Tâches à réaliser:
**a)** Reformulez sous forme de liste le paragraphe du texte sur les élections au Burkina qui commence par « Une chose est certaine ». Conservez ses faits principaux.
**b)** Répondez aux questions suivantes d'après le texte sur les élections au Burkina :
(i) Selon le texte, par quoi les politiciens sont-ils uniquement guidés ?
(ii) Dans quels lieux et quels jours étaient dites les prières censées favoriser des élections apaisées ?
(iii) De combien de jours la CENI dispose-t-elle encore, au moins, pour rester dans le délai légal ?
**c)** Rédigez la suite du texte sur les élections au Burkina, à partir de sa dernière phrase.
===== Texte de l'exercice =====
Pour le bien du Burkina, il importe que les pugilistes abonnés au coup KO et les contestataires d’élections qui sont loin d’avoir livré leur verdict, mettent de l’eau dans leur vin. Pour l’intérêt général, il urge de trouver le modus vivendi, pour ne pas aller au pire et faire mentir toutes les prières du vendredi dans les mosquées et du dimanche dans les églises et qui étaient censées favoriser des élections apaisées. Malheureusement, les politiciens, mus par des desseins égoïstes, parce que uniquement guidés par la conservation ou la conquête du pouvoir, sont prêts à tout pour parvenir à leurs fins.
Une chose est certaine, il faudra privilégier les voies légales pour s’exprimer. S’il le faut, la CENI, qui dispose encore de cinq jours au moins pour rester dans le délai fixé par la loi pour la proclamation des résultats provisoires, doit s’atteler à corriger ce qui peut encore l’être, et relevé comme dysfonctionnement par les opposants et certains observateurs, dont ceux de la Convention des organisations de la société civile pour l’observation domestique des élections (Codel). Comme l’enseigne le proverbe, «qui va piano, va sano».
===== Données extraites =====
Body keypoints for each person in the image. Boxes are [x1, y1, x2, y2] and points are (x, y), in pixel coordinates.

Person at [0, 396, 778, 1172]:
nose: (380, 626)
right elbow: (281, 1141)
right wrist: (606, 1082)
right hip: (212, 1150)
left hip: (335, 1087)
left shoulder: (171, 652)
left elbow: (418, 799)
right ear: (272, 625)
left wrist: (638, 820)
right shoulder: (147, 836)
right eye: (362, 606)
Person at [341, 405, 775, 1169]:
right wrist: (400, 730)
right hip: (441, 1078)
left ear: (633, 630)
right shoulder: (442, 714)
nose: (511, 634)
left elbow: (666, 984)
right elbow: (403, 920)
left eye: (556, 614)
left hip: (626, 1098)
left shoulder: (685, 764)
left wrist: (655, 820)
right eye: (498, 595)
=====
===== Données extraites =====
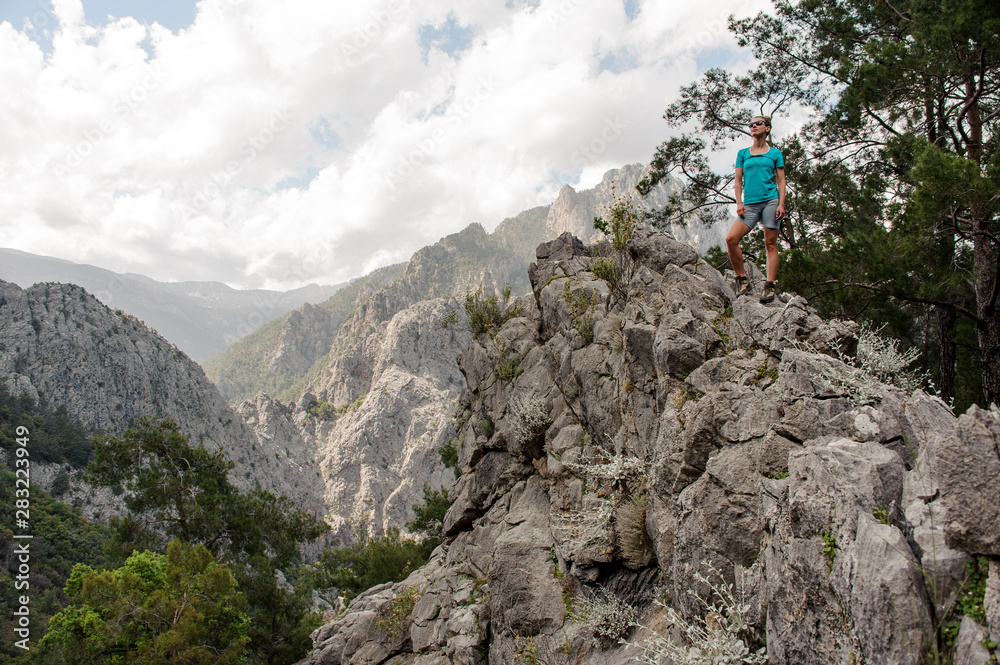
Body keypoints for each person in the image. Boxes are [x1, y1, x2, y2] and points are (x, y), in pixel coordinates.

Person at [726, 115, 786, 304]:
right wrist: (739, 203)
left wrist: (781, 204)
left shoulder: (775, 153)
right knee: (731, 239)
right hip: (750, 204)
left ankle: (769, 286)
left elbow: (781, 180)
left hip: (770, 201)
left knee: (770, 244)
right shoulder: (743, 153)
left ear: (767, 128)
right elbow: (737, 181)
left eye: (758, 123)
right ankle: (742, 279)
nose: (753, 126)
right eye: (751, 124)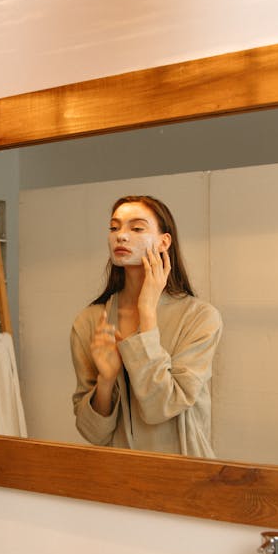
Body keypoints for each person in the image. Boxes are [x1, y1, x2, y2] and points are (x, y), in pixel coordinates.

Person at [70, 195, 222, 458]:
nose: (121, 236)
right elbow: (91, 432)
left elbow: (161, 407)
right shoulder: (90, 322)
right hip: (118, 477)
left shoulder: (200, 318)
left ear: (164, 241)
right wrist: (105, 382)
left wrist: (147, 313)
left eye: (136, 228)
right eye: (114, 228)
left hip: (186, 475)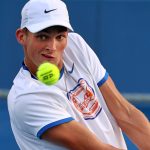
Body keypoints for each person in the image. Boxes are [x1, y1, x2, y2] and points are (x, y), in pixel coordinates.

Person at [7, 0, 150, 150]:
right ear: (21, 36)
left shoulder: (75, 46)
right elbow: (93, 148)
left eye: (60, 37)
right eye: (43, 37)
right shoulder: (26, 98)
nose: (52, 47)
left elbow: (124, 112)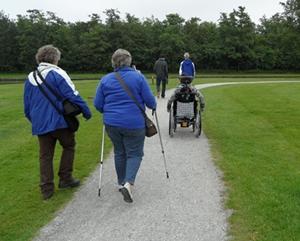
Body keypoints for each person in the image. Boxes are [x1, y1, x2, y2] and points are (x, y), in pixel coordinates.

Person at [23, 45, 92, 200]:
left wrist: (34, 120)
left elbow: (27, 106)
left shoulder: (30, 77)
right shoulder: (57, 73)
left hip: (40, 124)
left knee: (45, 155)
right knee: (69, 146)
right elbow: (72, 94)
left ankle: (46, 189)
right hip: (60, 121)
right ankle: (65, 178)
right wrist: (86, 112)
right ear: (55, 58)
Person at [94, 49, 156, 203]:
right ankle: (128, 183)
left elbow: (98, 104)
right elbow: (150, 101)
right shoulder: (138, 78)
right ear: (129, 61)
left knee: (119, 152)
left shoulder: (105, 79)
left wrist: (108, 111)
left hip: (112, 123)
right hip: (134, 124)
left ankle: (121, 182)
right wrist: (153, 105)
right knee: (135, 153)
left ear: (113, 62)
=====
Réponses par tâche:
**a)**
- Il faudra privilégier les voies légales pour s'exprimer.
- La CENI dispose encore d'au moins cinq jours pour proclamer les résultats provisoires dans le délai fixé par la loi.
- S'il le faut, elle doit corriger ce qui peut encore l'être parmi les dysfonctionnements relevés par les opposants et par certains observateurs, dont ceux de la Codel.
- Le paragraphe se termine sur le proverbe « qui va piano, va sano ».

**b)**
(i) Ils sont uniquement guidés par la conservation ou la conquête du pouvoir.
(ii) Elles étaient dites le vendredi dans les mosquées et le dimanche dans les églises.
(iii) Elle dispose encore d'au moins cinq jours.

**c)**
Nul doute que les Burkinabè, qui ont toujours su trouver les ressorts adéquats pour rebondir, dans les situations les plus délicates, sauront, une fois de plus, s’accorder sur les pistes à emprunter pour éviter une souffrance de plus à un pays qui se cherche, malmené qu’il est par les terroristes. Qui plus est, l’Afrique de l’ouest, prise dans le tourbillon des crises provoquées par le coup d’Etat militaire au Mali, et les coups d’Etat constitutionnels opérés par Alpha Condé en Guinée et Alassane Dramane Ouattara en Côte d’Ivoire, supportera difficilement une autre crise. Alors, pour une fois, faisons passer le dialogue avant la guerre.